Dr Pedro Alonso, director of WHO’s malaria programme, said the jab would have a huge impact despite its low efficacy rate compared to vaccines against diseases such as Covid.
 
“I don’t think we are within reach of a highly efficacious vaccine yet but what we have right now is a vaccine that can be deployed, that is accepted, that is safe and that can have a massive impact in terms of lives saved and episodes of malaria… Given the magnitude of what malaria represents it is probably one of the most impactful vaccines that one could actually be using in Africa right now,” he said.

The number of cases of malaria have plummeted in the last two decades but progress has stalled in recent years. For half a century an effective vaccine has been a holy grail in the fight against the mosquito-borne disease but research funding has been patchy and the science is difficult: the malaria parasite has a complex life cycle and the ability to mutate and evade the immune system. 

Professor Sir Brian Greenwood from the London School of Hygiene & Tropical Medicine who has played a pivotal role in malaria vaccination trials and research, said: “The RTS,S vaccine does not provide complete protection but this decision is testament to the global health community's drive and vision to find a way forward. 

“It has great potential to reduce death and illness in high burden areas, especially when combined with other interventions such as seasonal malaria chemoprevention and bed nets, and be a huge boost to malaria control efforts.”
 

A trial earlier this year showed that combining antimalarial drugs with the RTS,S vaccine, and giving them just before the peak transmission period of the rainy season, could cut child deaths from malaria by more than 70 per cent. 
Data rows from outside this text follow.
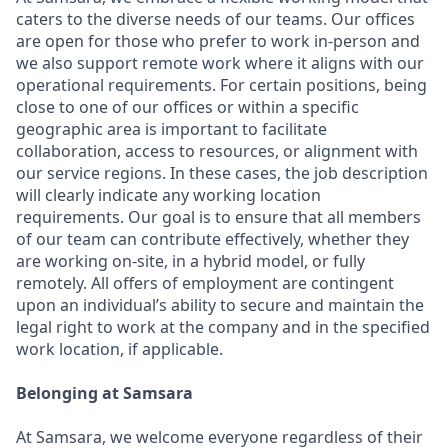
caters to the diverse needs of our teams. Our offices
are open for those who prefer to work in-person and
we also support remote work where it aligns with our
operational requirements. For certain positions, being
close to one of our offices or within a specific
geographic area is important to facilitate
collaboration, access to resources, or alignment with
our service regions. In these cases, the job description
will clearly indicate any working location
requirements. Our goal is to ensure that all members
of our team can contribute effectively, whether they
are working on-site, in a hybrid model, or fully
remotely. All offers of employment are contingent
upon an individual’s ability to secure and maintain the
legal right to work at the company and in the specified
work location, if applicable.
Belonging at Samsara
At Samsara, we welcome everyone regardless of their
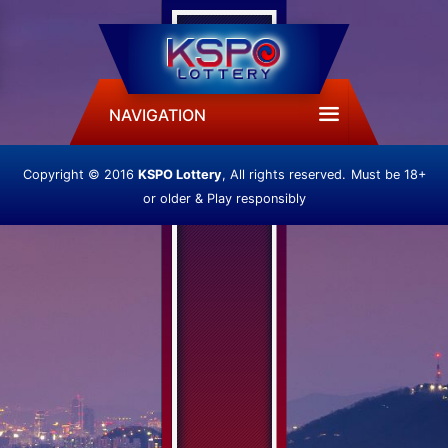
NAVIGATION
Copyright © 2016
KSPO Lottery
, All rights reserved.
Must be 18+
or older & Play responsibly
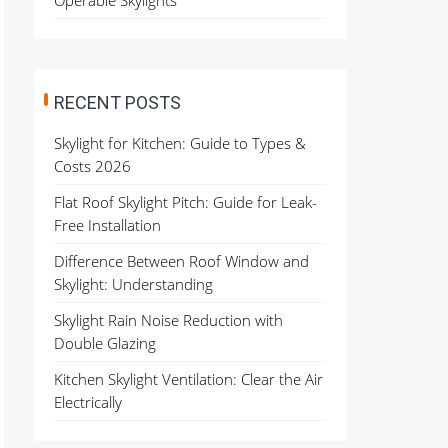
Operable Skylights
RECENT POSTS
Skylight for Kitchen: Guide to Types &
Costs 2026
Flat Roof Skylight Pitch: Guide for Leak-
Free Installation
Difference Between Roof Window and
Skylight: Understanding
Skylight Rain Noise Reduction with
Double Glazing
Kitchen Skylight Ventilation: Clear the Air
Electrically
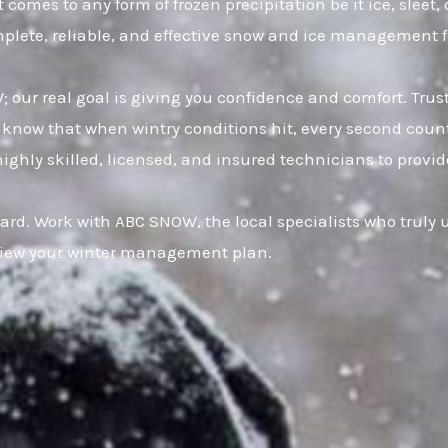
 comes to any form of frozen precipitation be it ice, slee
omplete, reliable, and effective snow and ice management 
W; our real goal is giving you confidence and comfort. Tr
now that when wintry conditions hit, every second counts
hly skilled, licensed, and insured technicians to provide f
ard. Work with ABC SNOW, the local specialists who truly
eview your winter management plan.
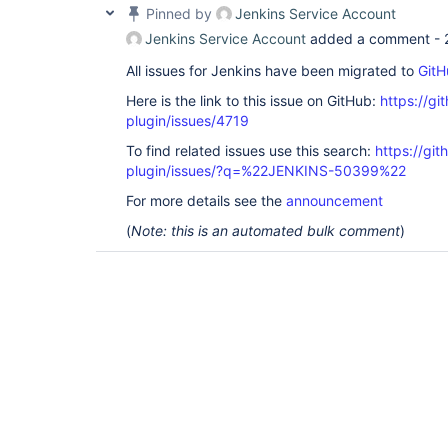
Pinned by
Jenkins Service Account
Jenkins Service Account
added a comment -
All issues for Jenkins have been migrated to
GitH
Here is the link to this issue on GitHub:
https://gi
plugin/issues/4719
To find related issues use this search:
https://gi
plugin/issues/?q=%22JENKINS-50399%22
For more details see the
announcement
(
Note: this is an automated bulk comment
)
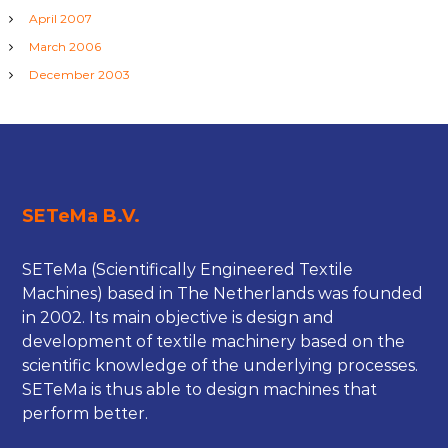
April 2007
March 2006
December 2003
SETeMa B.V.
SETeMa (Scientifically Engineered Textile
Machines) based in The Netherlands was founded
in 2002. Its main objective is design and
development of textile machinery based on the
scientific knowledge of the underlying processes.
SETeMa is thus able to design machines that
perform better.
Another vaccine is snapping at the heels of RTS,S with researchers at Oxford University unveiling results earlier this year showing that its R21 jab had 77 per cent efficacy against malaria. Its lead investigator, Professor Adrian Hill, called for fast-track approval of the jab if phase three trials show similar results. 

It is unclear when the RTS,S vaccine will be rolled out or how much it will cost although GSK said it would supply 15 million doses every year at no more than five per cent above the cost of production.

Dr Abdourahmane Diallo, CEO of the RBM Partnership to End Malaria, said: “Following today’s recommendation, countries will need to determine if and how RTS,S can complement their malaria prevention and control strategy by evaluating a range of considerations, including epidemiology, supply, cost and logistics, to determine when and where RTS,S can be most effective. 

“Further investment must therefore be mobilised to fund the vaccine and ensure it is readily accessible to countries that decide to use it.”